LISTED ENTRIES below:

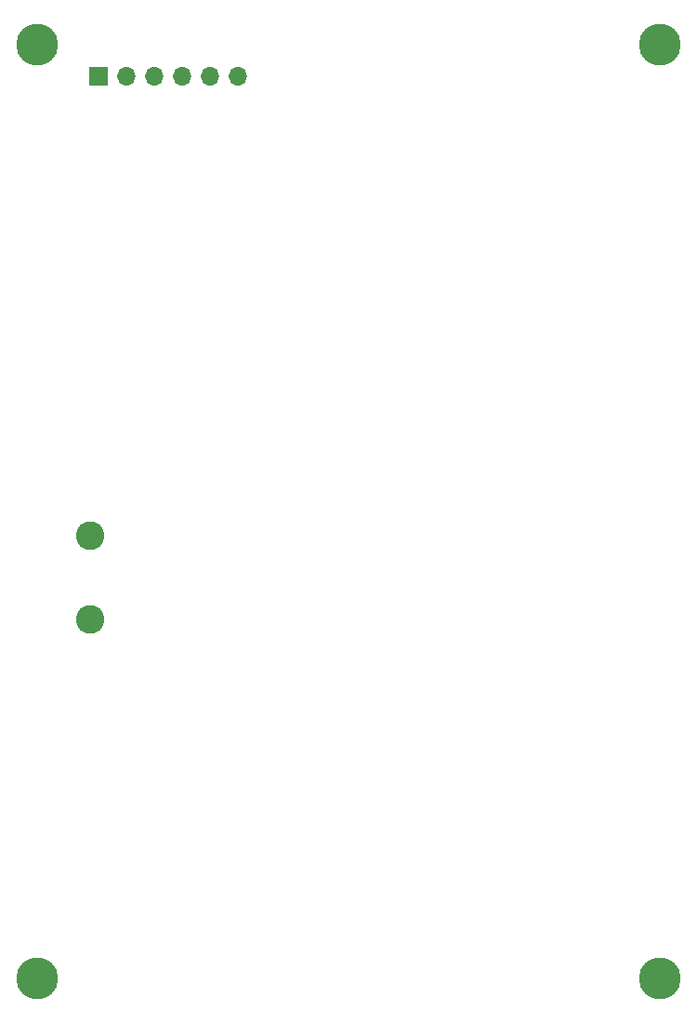
<source format=gbr>
%TF.GenerationSoftware,KiCad,Pcbnew,(6.0.5)*%
%TF.CreationDate,2022-08-19T16:14:06-07:00*%
%TF.ProjectId,Coil_Panels_Z,436f696c-5f50-4616-9e65-6c735f5a2e6b,rev?*%
%TF.SameCoordinates,Original*%
%TF.FileFunction,Soldermask,Top*%
%TF.FilePolarity,Negative*%
%FSLAX46Y46*%
G04 Gerber Fmt 4.6, Leading zero omitted, Abs format (unit mm)*
G04 Created by KiCad (PCBNEW (6.0.5)) date 2022-08-19 16:14:06*
%MOMM*%
%LPD*%
G01*
G04 APERTURE LIST*
%ADD10C,2.600000*%
%ADD11C,3.800000*%
%ADD12R,1.700000X1.700000*%
%ADD13O,1.700000X1.700000*%
G04 APERTURE END LIST*
D10*
%TO.C,H1*%
X119708000Y-136558000D03*
D11*
X119708000Y-136558000D03*
%TD*%
D10*
%TO.C,TP1*%
X124500000Y-96190000D03*
X124500000Y-103810000D03*
%TD*%
D12*
%TO.C,J1*%
X125310000Y-54370000D03*
D13*
X127850000Y-54370000D03*
X130390000Y-54370000D03*
X132930000Y-54370000D03*
X135470000Y-54370000D03*
X138010000Y-54370000D03*
%TD*%
D10*
%TO.C,H4*%
X176382000Y-136558000D03*
D11*
X176382000Y-136558000D03*
%TD*%
%TO.C,H2*%
X119708000Y-51558000D03*
D10*
X119708000Y-51558000D03*
%TD*%
%TO.C,H3*%
X176382000Y-51558000D03*
D11*
X176382000Y-51558000D03*
%TD*%
M02*

</source>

End of LISTED ENTRIES.

◆ TO DO:
Check each line above for the string "format" and copy the ones that have it.

◆ ANSWER SECTION:
<source format=gbr>
G04 Gerber Fmt 4.6, Leading zero omitted, Abs format (unit mm)*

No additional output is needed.